##### Fragmento seleccionado #####

A veces, cuando el camino obliga a hacer una pausa, también aparece la posibilidad de encontrar una dirección diferente. Eso fue lo que le ocurrió a Ludmila, una joven de 20 años de barrio Liniers, en Alta Gracia, que recientemente decidió transformar una dificultad personal en una nueva oportunidad para trabajar y proyectarse.
Así nació Grafikó, un emprendimiento que comenzó hace apenas un mes y que se dedica a la elaboración de productos personalizados, impresiones y distintos trabajos gráficos desde su propia casa.
Ludmila atraviesa un proceso de salud que requiere cuidados especiales. Tiene una escoliosis avanzada y actualmente necesita una cirugía, por lo que debe evitar esfuerzos físicos, levantar peso y exponerse a golpes que puedan agravar su situación. Frente a ese escenario, continuar con un trabajo tradicional se volvió difícil y tuvo que pensar en una alternativa que pudiera adaptarse a sus posibilidades.
“Opté por no quedarme quieta y buscar una alternativa que me permitiera trabajar por mi cuenta, desde casa y a mi manera. Así nació Grafikó”, contó.
Animarse a empezar sin conocerlo todo
El comienzo de Grafikó también significó para Ludmila adentrarse en un rubro que hasta ese momento no conocía demasiado. Sin una amplia experiencia previa, decidió apostar por aprender sobre la marcha, guiada principalmente por la curiosidad, las ganas y la ilusión de construir algo propio.
“Me largué con mucha ilusión, fe y miedo, pero aprendiendo día a día sobre un rubro del que no tenía mucho conocimiento”, explicó.
En apenas un mes, esa decisión comenzó a dar sus primeros frutos. Grafikó empezó a recibir pedidos y a sumar seguidores, mientras Ludmila continúa incorporando conocimientos y descubriendo todo lo que puede desarrollar dentro del mundo de las impresiones y los productos personalizados.
El emprendimiento funciona desde su casa y encuentra en las redes sociales una de sus principales herramientas para mostrar los trabajos, promocionar sus productos y llegar a nuevos clientes.

##### Entradas extraídas #####

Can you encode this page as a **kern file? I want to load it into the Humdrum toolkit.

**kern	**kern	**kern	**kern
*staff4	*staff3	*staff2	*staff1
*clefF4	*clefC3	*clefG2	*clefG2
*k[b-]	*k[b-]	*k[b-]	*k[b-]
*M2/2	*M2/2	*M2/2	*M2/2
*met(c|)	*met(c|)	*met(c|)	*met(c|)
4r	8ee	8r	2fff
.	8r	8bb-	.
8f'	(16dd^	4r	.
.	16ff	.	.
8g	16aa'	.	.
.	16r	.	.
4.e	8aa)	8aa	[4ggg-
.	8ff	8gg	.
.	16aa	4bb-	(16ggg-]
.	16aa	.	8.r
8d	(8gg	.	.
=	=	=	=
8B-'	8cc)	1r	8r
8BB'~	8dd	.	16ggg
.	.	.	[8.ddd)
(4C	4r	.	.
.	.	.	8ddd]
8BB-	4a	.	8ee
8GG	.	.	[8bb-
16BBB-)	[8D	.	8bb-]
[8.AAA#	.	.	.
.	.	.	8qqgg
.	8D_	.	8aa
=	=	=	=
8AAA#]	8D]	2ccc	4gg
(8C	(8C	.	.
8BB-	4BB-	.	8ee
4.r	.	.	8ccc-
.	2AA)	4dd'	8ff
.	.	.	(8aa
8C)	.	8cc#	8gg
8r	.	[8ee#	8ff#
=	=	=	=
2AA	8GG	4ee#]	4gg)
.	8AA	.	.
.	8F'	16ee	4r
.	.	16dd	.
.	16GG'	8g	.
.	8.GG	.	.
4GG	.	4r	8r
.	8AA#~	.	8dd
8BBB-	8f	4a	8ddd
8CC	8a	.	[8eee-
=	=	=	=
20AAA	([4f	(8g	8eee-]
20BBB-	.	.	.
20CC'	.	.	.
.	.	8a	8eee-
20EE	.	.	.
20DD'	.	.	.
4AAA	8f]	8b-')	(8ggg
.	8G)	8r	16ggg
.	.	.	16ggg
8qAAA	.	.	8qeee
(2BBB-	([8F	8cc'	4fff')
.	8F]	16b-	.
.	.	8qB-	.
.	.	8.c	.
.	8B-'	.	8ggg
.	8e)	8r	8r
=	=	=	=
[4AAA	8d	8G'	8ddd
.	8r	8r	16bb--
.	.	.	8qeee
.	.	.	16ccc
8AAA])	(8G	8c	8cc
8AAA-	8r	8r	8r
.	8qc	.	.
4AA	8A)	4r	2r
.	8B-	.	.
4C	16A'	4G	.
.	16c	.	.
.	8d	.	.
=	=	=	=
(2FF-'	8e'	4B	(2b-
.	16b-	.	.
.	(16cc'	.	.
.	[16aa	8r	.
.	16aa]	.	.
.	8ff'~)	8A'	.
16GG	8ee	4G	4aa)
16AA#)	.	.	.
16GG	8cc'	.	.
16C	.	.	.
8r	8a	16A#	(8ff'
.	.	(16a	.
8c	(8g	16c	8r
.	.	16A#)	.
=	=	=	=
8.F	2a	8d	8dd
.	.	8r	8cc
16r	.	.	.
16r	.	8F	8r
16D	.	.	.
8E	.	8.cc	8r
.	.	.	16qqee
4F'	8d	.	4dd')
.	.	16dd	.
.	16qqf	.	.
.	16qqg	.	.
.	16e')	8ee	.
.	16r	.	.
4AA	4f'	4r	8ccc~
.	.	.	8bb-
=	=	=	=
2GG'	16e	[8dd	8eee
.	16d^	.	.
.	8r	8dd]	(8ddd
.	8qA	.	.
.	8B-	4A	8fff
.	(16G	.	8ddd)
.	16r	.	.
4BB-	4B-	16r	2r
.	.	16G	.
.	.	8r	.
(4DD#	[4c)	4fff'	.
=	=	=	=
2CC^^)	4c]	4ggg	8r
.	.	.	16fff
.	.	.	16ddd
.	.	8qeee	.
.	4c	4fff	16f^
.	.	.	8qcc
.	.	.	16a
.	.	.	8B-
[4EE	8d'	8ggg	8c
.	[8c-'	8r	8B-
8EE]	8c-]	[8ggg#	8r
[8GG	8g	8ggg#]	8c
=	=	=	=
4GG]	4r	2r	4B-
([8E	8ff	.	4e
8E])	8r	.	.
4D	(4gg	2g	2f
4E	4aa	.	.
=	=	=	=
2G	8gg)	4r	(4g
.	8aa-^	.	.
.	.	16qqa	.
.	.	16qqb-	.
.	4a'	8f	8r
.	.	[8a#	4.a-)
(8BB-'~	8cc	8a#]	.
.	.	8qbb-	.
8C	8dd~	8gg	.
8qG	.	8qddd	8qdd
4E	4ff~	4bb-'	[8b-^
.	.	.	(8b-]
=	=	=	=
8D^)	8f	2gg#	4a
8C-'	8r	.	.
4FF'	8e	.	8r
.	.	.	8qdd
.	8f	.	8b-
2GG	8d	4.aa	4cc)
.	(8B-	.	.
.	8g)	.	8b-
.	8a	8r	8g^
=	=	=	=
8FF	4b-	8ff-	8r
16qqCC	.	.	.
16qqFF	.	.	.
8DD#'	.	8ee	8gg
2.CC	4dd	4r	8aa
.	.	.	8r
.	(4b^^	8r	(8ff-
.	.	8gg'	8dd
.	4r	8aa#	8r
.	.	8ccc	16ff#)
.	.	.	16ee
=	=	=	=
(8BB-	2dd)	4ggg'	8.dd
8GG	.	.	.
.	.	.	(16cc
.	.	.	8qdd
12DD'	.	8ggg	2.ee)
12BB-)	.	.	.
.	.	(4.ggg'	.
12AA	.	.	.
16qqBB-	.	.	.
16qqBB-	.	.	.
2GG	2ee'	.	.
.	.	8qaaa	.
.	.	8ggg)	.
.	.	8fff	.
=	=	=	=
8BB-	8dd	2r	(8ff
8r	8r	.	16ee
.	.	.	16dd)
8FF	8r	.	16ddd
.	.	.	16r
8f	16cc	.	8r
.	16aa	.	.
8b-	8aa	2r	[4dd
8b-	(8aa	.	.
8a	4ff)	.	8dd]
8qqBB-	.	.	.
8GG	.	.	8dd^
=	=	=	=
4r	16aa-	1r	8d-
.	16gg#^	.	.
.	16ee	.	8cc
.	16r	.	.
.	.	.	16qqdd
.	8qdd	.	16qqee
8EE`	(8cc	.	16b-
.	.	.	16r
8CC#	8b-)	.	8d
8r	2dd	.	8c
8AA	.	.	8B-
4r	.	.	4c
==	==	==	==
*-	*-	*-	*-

#####

◆ **Preguntas para responder**:
• a. En el texto sobre Grafikó, reescribe la parte que va de "El emprendimiento funciona" a "a nuevos clientes." y sustituye "redes sociales" por "plataformas digitales".
• b. Prosigue el texto sobre Grafikó a partir de su última oración.

◆ **Respuestas del ejercicio**:
• a.
El emprendimiento funciona desde su casa y encuentra en las plataformas digitales una de sus principales herramientas para mostrar los trabajos, promocionar sus productos y llegar a nuevos clientes.

• b.
Cada pedido representa mucho más que una venta
Como ocurre con muchos emprendimientos que recién comienzan, sostener el proyecto en el contexto económico actual representa un desafío. Sin embargo, para Ludmila cada persona que se acerca a Grafikó tiene un valor especial, porque detrás de cada pedido existe también un proceso de aprendizaje y crecimiento personal.
“Cada persona que elige mi emprendimiento, comparte una publicación, recomienda mi trabajo o simplemente me sigue significa muchísimo para mí”, expresó.
Cada compra, recomendación o publicación compartida contribuye así a que Grafikó pueda seguir creciendo y consolidándose como una alternativa laboral para su creadora.
Una oportunidad que decidió darse a sí misma
Más allá de los productos y trabajos gráficos que ofrece, Grafikó representa para Ludmila una forma de recuperar la iniciativa y construir una nueva posibilidad en un momento en el que tuvo que modificar sus planes.
El emprendimiento recién está dando sus primeros pasos, pero ya se convirtió en una experiencia de independencia, perseverancia y aprendizaje.
“Hoy puedo decir que Grafikó no es solamente un emprendimiento, es una oportunidad que me di a mí misma para seguir creciendo y salir adelante”, sostuvo.
Desde barrio Liniers, Ludmila continúa apostando a ese nuevo camino, aprendiendo cada día y buscando que Grafikó siga creciendo a partir del acompañamiento de quienes eligen sus productos, recomiendan su trabajo y ayudan a difundir el proyecto.